* [EXCERPT]
+--

Tuberculosis and the Open-air School Movement -

Tuberculosis and the Open-air School Movement

Tuberculosis and the Open Air School Movement

Up until the 19th century, Tuberculosis was considered the single worst disease afflicting humankind. Characterized by fever, night sweats and a bloody cough, tuberculosis became known as consumption, since her victims were slowly but assuredly consumed by the disease.

High Mortality Rates

To shed light on the impact and mortality of tuberculosis, records from the village of Holycross in Shropshire England indicate that 1 person out of every 6 villagers died of consumption between 1750 and 1759, while ten years later, the mortality rate was 1 out of every 3. By the turn of the 18th century, 1 out of 4 Londoners died from tuberculosis.

False Cures

During the Industrial Revolution—in an age before the discovery of antibiotics—tuberculosis was widely associated with dirty, crowded, unhygienic living conditions commonplace amongst crowded cities in both Europe and North America, leading to the proliferation of open-air tuberculosis sanitariums that subjected their patients to as much fresh air and sunlight as possible. Schools soon followed suit, beginning in 1904 Germany before spreading rapidly across the European continent.

Frigid Classrooms

The movement came to the United States in 1908, first into Rhode Island, where shivering children endured outdoor classrooms, even during New England’s frigid winters, wrapping themselves in “Eskimo sitting bags,” while warming their feet on heated stones. The movement reached its peak by 1918, when some 130 American cities embraced the open-air school movement. In 1944, Selman Waksman and two colleagues isolated Streptomyces griseus, now known as streptomycin, which marked the first antibiotic/antibacterial agent effective against mycobacterium tuberculosis.

Science Breakthroughs

Their discovery is generally considered the beginning of the modern era of tuberculosis control, although the true defining moment began in 1952, with the development of Isoniazid, the first oral mycobacteriocidal remedy. Rifampin was to follow in the 1970s, which sharply reduced recovery times from the disease. In 2021 an estimated 10.6 million people fell ill with tuberculosis, leading to the deaths of 1.6 million people, primarily in low to middle-income countries, where an estimated $13 billion tuberculosis prevention funding shortfall leads to the deaths of some 4,383 people on a daily basis, making the open-air school movement, a bygone memory from one of the deadliest diseases known to man.

+--

* [RAW DATA]
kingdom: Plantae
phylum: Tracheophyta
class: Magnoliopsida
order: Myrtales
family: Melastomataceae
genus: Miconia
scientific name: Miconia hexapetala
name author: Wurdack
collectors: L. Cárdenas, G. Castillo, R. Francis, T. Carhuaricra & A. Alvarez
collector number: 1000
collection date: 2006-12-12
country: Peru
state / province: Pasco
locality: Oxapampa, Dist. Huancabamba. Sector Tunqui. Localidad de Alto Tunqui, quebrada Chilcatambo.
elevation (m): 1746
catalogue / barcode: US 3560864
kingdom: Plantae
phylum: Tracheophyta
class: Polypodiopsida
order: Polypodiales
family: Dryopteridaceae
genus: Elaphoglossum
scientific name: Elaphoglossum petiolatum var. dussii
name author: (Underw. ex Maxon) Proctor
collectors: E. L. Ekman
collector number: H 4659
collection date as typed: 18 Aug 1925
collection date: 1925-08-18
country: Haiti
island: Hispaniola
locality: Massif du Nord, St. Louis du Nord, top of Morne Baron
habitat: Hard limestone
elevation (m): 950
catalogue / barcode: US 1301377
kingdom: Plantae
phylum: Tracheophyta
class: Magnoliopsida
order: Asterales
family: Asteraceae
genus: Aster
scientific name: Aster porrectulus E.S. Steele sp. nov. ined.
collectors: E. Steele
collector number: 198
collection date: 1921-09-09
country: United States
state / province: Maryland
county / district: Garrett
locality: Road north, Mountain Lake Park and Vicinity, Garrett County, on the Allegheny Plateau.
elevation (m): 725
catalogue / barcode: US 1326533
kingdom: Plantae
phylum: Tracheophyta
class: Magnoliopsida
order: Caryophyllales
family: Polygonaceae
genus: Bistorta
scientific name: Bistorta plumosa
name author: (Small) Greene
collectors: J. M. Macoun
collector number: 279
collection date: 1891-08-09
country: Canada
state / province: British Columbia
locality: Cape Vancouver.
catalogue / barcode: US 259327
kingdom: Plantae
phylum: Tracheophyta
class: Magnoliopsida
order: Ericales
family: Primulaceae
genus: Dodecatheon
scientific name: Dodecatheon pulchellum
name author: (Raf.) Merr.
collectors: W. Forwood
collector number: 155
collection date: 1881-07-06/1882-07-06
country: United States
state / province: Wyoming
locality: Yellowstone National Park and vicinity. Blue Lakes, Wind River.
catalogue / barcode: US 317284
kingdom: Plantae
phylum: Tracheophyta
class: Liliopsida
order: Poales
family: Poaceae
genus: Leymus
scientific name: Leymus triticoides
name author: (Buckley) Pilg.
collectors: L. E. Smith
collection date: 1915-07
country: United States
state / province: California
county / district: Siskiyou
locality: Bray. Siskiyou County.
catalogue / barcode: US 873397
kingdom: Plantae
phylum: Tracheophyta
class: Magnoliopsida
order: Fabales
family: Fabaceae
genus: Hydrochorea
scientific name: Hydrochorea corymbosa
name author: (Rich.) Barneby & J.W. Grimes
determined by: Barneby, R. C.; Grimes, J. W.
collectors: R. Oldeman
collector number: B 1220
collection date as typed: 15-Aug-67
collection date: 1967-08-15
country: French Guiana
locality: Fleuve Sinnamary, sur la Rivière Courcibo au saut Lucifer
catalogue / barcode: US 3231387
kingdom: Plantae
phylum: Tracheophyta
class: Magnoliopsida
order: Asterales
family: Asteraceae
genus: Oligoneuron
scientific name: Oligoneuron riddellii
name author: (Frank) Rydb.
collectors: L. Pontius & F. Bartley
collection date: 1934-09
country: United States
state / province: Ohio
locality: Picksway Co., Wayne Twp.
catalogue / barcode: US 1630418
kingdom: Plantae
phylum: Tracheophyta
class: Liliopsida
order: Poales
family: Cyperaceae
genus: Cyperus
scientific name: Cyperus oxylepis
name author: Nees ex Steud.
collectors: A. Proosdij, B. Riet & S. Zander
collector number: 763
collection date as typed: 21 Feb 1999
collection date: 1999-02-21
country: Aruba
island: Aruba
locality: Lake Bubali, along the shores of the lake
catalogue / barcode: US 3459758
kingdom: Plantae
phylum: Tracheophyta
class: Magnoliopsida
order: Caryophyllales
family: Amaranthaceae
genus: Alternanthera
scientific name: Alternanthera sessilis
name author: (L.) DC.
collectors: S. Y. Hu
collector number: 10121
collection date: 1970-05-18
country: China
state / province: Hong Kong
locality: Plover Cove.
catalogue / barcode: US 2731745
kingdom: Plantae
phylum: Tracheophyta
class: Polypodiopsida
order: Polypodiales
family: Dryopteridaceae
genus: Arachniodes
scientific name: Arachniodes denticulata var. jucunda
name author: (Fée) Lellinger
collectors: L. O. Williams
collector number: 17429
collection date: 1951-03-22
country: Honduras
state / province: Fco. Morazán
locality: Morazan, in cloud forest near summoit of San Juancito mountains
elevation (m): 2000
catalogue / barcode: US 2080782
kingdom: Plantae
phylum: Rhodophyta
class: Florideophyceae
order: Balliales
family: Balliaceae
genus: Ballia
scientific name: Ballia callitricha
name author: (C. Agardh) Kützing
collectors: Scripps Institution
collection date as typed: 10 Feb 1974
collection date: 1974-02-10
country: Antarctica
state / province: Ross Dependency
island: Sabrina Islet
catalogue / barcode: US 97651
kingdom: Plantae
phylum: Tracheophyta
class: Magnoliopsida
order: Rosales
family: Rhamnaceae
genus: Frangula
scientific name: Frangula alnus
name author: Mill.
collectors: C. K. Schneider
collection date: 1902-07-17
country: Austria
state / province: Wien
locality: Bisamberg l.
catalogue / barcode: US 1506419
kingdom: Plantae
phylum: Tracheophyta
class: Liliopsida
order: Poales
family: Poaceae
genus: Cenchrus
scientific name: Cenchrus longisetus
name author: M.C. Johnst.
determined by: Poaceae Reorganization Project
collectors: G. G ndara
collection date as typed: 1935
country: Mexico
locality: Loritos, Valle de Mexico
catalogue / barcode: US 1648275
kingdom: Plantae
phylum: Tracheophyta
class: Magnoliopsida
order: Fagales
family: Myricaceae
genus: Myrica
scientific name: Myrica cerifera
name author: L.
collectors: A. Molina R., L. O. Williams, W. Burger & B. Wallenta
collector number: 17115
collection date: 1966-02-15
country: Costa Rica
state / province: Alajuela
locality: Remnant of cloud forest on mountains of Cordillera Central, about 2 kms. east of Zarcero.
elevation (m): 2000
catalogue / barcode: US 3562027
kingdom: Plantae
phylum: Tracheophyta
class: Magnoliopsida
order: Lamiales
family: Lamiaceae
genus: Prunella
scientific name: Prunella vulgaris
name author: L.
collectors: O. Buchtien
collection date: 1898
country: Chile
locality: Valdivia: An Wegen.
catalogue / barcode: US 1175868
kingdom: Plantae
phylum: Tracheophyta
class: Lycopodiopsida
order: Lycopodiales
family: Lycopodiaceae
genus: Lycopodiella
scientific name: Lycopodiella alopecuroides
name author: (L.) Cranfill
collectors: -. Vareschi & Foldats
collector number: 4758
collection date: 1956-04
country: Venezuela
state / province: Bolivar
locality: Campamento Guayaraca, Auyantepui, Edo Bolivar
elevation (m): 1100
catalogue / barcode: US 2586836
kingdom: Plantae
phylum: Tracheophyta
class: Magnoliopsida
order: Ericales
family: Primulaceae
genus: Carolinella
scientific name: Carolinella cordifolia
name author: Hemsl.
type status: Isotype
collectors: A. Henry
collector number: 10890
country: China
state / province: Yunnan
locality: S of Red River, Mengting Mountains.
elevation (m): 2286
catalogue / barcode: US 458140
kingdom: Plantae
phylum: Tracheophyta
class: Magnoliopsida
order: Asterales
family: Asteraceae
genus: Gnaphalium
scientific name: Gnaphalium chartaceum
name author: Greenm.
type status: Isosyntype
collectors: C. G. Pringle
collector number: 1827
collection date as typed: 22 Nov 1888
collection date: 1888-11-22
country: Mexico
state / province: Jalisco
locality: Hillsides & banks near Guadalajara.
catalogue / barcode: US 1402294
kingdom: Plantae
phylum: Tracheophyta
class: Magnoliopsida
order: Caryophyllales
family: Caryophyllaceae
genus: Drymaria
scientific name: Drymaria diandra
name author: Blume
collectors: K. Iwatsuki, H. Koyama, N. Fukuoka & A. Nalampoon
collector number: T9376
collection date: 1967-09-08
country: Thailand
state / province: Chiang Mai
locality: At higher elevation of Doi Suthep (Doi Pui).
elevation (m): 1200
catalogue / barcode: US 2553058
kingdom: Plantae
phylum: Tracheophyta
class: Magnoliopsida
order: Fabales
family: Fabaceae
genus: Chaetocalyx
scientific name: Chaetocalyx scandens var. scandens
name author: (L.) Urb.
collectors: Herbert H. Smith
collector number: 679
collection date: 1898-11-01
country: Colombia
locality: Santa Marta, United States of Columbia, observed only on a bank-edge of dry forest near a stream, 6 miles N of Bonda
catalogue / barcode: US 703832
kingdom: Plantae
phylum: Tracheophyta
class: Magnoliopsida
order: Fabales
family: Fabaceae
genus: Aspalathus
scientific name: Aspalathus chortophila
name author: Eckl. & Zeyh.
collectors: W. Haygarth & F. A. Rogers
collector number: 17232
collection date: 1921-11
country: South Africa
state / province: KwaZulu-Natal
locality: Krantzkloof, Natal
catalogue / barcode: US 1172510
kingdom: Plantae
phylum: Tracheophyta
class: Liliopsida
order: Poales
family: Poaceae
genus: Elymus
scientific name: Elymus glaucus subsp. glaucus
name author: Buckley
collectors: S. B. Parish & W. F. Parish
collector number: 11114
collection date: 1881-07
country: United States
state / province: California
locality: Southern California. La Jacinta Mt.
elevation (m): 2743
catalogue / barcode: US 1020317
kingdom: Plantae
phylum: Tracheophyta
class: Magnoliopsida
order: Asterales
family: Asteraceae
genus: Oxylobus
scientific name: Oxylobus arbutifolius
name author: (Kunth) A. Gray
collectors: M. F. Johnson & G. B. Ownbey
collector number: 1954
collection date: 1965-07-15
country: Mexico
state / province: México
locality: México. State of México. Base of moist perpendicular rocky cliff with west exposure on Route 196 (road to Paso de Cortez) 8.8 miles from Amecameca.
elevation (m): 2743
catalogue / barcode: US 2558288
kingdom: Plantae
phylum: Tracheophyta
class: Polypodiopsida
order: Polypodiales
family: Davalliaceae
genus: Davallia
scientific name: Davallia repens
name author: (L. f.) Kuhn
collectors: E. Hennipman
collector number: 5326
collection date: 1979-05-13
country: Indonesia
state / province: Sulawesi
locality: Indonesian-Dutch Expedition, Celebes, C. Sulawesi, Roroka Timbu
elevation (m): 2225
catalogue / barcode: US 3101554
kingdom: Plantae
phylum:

+--

* [WHAT NEEDS TO BE DONE] Could you repeat, word for word, the part of the tuberculosis article that opens with "Frigid Classrooms" and closes with "against mycobacterium tuberculosis."?

* [RESULT BELOW]
Frigid Classrooms

The movement came to the United States in 1908, first into Rhode Island, where shivering children endured outdoor classrooms, even during New England’s frigid winters, wrapping themselves in “Eskimo sitting bags,” while warming their feet on heated stones. The movement reached its peak by 1918, when some 130 American cities embraced the open-air school movement. In 1944, Selman Waksman and two colleagues isolated Streptomyces griseus, now known as streptomycin, which marked the first antibiotic/antibacterial agent effective against mycobacterium tuberculosis.